Why custom rules's namespace has to be my tenant url

hello,
I created a rule to have user_metadata in the endpoint /userinfo. It works but It seem I cannot use anything else than my tenant for the namespace.

function (user, context, callback) {
  const namespace = 'https://foo.bar.john.doe.auth0.com/';
  context.idToken[namespace + 'user_metadata'] = user.user_metadata;
  callback(null, user, context);
}

…which make my json key quite weird

{
    "sub": "auth0|5dasf4e923ddasdfs0e78798",
    "nickname": "jd",
     ..........
    "https://foo.bar.john.doe.auth0.com/user_metadata": { <---------- here !
        "user_metadata": {
            "description": "lorem ipsum dolore sit amet"
        }
    }
}

I tried to use another namespace like app_custom or whatsoever, but then the custom rule disappear from my json result. Why ?

thanks

Hi @saytaine,

In short, this prevents custom claims for clashing with the list of standardized claims and future standard claims. You can make the namespace whatever you want, as long as it follows that pattern.

We are following the guidelines set forth in the OIDC specification. It is part of making your application OIDC conformant.

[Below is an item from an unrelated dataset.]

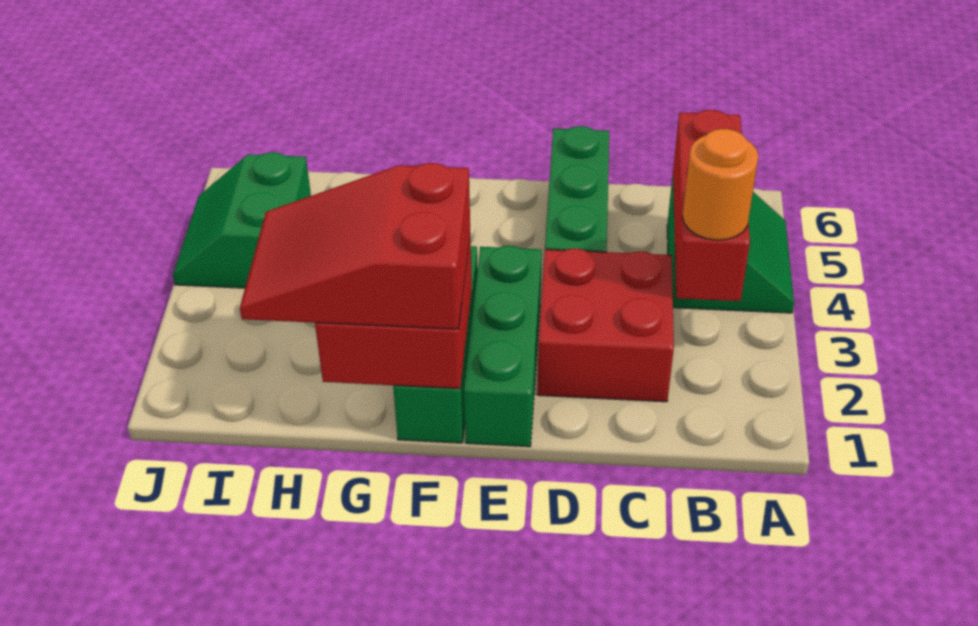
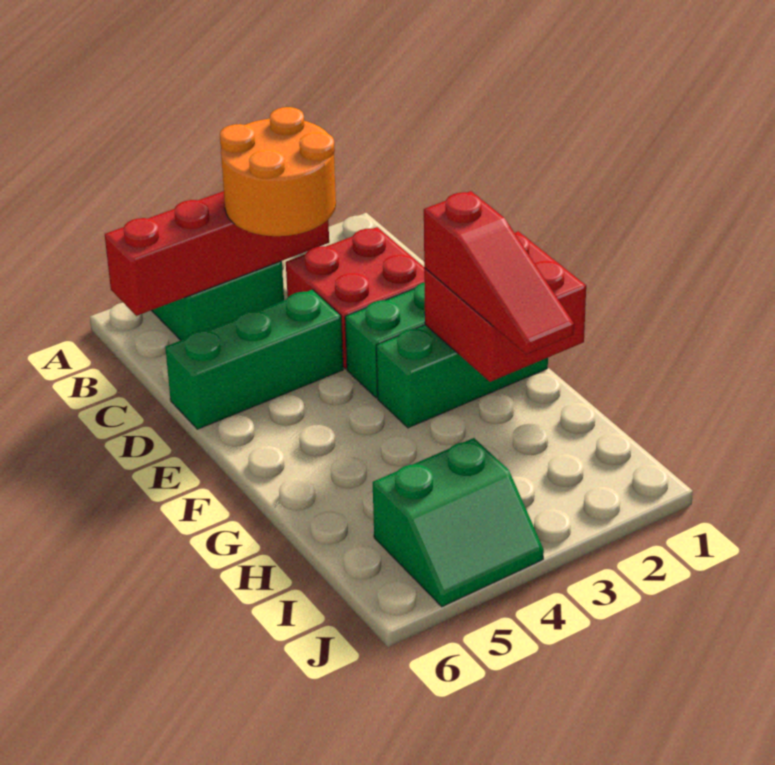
red 1x3 brick [673,110,750,301] -> red 1x4 brick [105,191,329,316]
orange 1x1 round brick [682,129,759,240] -> orange 2x2 round brick [220,107,336,236]
red 2x3 slope [240,163,470,329] -> red 1x3 slope [424,191,574,354]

OIDC Core Section 5.1.2 Additional Claims:

While this specification defines only a small set of Claims as standard Claims, other Claims MAY be used in conjunction with the standard Claims. When using such Claims, it is RECOMMENDED that collision-resistant names be used for the Claim Names, as described in the JSON Web Token (JWT) specification. Alternatively, Private Claim Names can be safely used when naming conflicts are unlikely to arise, as described in the JWT specification. Or, if specific additional Claims will have broad and general applicability, they can be registered with Registered Claim Names, per the JWT specification.

Hope this helps,
Dan

1 Like

Thanks for your reply @dan.woda
If I understand correctly, that means I have to use a namespace like app.custom or www.app.custom to follow the standards. Am I correct ?
thanks

This topic was automatically closed 14 days after the last reply. New replies are no longer allowed.